Collected data:

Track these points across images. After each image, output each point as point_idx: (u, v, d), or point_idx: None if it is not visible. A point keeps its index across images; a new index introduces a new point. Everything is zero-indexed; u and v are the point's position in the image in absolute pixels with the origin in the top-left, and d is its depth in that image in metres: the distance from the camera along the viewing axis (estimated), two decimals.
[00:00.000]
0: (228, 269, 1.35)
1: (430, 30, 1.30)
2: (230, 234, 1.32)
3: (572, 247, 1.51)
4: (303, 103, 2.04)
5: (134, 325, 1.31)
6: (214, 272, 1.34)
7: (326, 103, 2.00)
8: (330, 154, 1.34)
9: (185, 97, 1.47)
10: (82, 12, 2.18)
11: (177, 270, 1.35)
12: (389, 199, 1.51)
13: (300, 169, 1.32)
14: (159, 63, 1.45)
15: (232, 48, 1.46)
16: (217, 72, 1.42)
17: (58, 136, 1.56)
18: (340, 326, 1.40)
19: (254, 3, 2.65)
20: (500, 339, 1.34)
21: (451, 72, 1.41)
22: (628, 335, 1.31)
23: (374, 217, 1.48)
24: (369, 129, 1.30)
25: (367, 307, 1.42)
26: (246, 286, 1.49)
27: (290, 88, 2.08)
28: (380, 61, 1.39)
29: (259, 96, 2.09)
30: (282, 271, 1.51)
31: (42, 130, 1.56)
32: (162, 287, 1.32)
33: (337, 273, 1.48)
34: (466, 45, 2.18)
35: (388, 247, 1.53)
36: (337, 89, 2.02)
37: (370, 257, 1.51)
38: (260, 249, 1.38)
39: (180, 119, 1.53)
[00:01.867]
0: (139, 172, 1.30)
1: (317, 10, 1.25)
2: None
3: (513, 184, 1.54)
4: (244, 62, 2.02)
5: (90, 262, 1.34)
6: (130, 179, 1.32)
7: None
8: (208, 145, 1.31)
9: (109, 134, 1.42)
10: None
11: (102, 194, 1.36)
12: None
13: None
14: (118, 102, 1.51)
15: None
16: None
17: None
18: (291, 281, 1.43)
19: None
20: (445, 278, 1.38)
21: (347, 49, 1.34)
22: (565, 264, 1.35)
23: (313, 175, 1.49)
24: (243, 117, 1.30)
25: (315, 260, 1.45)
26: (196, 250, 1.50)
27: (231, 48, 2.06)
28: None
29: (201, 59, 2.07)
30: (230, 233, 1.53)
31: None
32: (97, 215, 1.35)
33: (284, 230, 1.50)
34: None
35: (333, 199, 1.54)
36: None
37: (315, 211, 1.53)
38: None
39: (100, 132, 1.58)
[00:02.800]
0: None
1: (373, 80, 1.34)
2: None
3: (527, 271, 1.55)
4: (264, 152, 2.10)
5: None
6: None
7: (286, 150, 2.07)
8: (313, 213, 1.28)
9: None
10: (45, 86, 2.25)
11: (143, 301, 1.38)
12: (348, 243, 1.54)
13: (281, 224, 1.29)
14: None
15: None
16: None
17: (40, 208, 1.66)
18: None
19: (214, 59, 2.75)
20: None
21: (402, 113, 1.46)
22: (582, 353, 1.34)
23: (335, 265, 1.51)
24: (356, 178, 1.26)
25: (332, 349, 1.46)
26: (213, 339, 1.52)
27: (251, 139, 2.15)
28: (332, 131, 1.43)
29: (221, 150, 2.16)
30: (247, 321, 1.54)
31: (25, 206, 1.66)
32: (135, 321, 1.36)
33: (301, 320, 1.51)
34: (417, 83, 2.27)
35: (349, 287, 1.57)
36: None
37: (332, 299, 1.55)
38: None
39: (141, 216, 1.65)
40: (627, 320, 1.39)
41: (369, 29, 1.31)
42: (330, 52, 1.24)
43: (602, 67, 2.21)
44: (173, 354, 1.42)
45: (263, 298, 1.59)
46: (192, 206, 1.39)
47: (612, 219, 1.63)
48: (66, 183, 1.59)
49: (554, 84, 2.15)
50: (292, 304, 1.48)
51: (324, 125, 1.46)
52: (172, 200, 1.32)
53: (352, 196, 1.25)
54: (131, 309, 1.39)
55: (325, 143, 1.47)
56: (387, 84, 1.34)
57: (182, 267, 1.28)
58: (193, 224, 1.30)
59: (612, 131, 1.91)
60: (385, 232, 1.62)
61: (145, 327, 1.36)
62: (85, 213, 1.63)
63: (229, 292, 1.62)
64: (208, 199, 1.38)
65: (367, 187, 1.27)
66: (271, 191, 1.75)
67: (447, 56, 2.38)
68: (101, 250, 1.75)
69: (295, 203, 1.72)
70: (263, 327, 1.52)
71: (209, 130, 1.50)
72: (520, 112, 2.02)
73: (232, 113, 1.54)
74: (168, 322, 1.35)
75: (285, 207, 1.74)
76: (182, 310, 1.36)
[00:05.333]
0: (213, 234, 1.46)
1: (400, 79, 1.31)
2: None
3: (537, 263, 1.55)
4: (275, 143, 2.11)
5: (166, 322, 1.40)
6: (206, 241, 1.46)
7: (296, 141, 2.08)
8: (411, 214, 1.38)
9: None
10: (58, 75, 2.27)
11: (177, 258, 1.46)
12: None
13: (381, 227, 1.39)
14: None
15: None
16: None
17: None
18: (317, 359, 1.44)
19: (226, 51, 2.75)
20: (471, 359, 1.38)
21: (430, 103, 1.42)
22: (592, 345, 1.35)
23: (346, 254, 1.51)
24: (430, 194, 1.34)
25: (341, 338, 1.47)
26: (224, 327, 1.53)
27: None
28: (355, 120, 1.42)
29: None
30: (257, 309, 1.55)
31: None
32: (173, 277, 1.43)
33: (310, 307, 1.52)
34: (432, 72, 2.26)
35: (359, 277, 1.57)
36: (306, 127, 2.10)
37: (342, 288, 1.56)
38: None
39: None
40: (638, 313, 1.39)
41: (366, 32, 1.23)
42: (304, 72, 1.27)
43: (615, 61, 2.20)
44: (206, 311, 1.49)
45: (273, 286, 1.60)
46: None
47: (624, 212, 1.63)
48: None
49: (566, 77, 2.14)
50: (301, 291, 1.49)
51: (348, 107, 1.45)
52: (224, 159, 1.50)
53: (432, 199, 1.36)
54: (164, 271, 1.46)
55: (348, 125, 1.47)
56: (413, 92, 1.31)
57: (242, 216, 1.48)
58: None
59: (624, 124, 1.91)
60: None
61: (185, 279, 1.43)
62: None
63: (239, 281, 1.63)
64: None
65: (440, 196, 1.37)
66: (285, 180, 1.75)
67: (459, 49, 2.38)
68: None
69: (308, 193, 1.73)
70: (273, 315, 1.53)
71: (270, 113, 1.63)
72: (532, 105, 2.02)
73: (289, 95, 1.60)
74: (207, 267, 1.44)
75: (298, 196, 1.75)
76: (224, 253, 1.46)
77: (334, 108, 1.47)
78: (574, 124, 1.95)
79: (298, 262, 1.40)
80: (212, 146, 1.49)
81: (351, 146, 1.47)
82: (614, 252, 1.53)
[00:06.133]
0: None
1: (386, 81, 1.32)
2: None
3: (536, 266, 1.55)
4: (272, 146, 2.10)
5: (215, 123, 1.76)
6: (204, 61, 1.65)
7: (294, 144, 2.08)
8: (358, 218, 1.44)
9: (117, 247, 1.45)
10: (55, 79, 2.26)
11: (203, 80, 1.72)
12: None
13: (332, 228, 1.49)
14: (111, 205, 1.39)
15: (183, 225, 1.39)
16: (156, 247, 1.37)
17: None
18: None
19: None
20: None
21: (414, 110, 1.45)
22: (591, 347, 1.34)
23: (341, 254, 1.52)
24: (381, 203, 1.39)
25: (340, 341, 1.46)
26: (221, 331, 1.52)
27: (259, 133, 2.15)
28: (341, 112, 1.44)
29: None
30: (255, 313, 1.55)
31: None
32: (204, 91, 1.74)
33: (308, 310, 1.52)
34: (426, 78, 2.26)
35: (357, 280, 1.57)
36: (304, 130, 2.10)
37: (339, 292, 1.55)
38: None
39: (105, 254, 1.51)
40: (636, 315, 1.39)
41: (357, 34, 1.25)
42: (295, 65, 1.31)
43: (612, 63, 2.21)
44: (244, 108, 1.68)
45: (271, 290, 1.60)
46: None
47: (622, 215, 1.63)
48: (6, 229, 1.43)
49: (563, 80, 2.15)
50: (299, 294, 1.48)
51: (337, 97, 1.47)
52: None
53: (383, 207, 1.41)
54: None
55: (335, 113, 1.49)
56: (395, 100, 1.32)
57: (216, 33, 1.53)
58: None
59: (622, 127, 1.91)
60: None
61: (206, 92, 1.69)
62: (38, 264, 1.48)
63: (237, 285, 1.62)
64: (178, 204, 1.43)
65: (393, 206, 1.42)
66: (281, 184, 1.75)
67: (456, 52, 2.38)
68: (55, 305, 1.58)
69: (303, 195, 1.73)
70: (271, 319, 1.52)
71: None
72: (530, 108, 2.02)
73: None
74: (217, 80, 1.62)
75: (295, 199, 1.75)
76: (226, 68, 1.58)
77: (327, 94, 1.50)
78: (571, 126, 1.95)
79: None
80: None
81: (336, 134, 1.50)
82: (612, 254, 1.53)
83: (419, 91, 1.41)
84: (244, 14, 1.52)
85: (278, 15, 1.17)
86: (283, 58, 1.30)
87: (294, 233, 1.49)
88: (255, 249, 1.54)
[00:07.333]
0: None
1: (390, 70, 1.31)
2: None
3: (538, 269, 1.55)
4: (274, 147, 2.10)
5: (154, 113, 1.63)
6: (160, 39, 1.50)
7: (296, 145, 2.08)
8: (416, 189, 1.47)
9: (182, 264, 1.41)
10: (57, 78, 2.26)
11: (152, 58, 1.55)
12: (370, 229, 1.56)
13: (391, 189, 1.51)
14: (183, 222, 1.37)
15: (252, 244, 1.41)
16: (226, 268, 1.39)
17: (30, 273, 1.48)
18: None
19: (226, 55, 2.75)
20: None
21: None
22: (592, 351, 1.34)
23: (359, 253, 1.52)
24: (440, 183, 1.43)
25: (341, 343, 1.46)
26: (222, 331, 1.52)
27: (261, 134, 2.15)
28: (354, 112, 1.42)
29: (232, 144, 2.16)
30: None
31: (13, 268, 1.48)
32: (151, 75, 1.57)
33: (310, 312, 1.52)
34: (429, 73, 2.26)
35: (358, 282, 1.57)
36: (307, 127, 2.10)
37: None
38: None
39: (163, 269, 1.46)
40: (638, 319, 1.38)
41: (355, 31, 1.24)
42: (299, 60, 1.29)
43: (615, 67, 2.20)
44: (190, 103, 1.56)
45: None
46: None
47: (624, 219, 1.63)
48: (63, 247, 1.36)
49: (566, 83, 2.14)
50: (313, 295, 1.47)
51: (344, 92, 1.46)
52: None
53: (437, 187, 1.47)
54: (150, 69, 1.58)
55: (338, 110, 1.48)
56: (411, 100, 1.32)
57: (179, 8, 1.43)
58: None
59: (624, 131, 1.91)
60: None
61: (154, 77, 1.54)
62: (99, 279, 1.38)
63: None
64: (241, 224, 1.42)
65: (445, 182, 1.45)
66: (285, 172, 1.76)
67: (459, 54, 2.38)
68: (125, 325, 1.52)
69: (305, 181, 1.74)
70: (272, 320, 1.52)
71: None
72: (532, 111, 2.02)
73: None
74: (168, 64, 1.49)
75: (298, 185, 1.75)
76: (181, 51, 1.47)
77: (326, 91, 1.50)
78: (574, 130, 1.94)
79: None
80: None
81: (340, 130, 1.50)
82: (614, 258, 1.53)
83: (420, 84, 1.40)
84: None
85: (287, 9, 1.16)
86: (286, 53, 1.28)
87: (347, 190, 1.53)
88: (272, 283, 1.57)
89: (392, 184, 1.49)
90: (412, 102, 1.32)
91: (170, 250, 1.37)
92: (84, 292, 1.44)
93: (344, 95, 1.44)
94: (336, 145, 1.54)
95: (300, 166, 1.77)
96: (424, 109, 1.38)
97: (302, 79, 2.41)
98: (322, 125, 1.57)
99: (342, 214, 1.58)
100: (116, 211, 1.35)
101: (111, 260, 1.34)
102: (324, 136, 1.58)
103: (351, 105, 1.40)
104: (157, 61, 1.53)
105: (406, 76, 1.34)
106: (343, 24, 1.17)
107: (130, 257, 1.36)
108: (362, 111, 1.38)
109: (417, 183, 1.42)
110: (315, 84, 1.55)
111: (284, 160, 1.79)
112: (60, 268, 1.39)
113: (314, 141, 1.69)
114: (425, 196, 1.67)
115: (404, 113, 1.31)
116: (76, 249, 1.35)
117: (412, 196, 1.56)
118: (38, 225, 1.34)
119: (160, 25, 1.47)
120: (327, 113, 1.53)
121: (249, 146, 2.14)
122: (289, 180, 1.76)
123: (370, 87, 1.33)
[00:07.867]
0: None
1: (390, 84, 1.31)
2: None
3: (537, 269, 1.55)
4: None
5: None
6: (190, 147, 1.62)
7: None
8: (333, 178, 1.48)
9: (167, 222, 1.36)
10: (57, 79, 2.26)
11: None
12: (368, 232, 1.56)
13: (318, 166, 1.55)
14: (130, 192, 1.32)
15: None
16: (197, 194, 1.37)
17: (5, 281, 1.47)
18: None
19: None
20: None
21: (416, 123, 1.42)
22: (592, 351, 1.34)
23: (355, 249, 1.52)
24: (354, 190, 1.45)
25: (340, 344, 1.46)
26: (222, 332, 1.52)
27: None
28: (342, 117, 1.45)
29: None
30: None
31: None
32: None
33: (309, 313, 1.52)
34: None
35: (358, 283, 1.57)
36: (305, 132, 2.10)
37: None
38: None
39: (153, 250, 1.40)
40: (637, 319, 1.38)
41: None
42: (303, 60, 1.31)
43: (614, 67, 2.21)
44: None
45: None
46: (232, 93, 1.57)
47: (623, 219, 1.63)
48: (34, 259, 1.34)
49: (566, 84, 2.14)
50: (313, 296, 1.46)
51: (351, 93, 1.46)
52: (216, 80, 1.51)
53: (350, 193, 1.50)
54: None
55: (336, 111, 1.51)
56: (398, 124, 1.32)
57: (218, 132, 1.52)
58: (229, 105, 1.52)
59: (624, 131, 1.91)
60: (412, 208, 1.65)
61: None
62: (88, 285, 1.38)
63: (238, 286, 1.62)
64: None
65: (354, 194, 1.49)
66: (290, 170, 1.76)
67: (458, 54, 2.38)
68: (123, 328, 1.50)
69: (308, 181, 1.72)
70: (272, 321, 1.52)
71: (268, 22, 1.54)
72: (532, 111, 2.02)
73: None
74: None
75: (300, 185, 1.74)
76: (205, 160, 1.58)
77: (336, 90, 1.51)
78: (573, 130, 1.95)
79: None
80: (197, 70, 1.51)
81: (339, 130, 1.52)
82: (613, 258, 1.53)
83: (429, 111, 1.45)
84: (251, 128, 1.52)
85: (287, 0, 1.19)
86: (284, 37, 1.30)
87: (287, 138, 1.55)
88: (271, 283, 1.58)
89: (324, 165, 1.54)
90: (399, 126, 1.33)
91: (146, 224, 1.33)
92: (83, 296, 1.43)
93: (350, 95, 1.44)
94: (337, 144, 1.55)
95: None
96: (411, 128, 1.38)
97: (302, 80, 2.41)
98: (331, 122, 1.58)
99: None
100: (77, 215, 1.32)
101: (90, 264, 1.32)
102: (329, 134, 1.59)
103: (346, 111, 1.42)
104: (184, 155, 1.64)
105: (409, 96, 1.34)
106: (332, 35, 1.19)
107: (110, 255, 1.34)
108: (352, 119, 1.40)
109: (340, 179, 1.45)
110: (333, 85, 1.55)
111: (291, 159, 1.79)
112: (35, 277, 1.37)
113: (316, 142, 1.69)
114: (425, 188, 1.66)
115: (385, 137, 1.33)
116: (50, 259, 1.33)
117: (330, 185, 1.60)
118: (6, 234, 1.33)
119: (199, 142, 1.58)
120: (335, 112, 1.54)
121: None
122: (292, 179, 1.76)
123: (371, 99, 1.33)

Problem requirements:
Could you transcribe the entries above word for word, from the line with "91: (170, 250, 1.37)" down to the line with "118: (38, 225, 1.34)", keeping both?

Task response:
91: (170, 250, 1.37)
92: (84, 292, 1.44)
93: (344, 95, 1.44)
94: (336, 145, 1.54)
95: (300, 166, 1.77)
96: (424, 109, 1.38)
97: (302, 79, 2.41)
98: (322, 125, 1.57)
99: (342, 214, 1.58)
100: (116, 211, 1.35)
101: (111, 260, 1.34)
102: (324, 136, 1.58)
103: (351, 105, 1.40)
104: (157, 61, 1.53)
105: (406, 76, 1.34)
106: (343, 24, 1.17)
107: (130, 257, 1.36)
108: (362, 111, 1.38)
109: (417, 183, 1.42)
110: (315, 84, 1.55)
111: (284, 160, 1.79)
112: (60, 268, 1.39)
113: (314, 141, 1.69)
114: (425, 196, 1.67)
115: (404, 113, 1.31)
116: (76, 249, 1.35)
117: (412, 196, 1.56)
118: (38, 225, 1.34)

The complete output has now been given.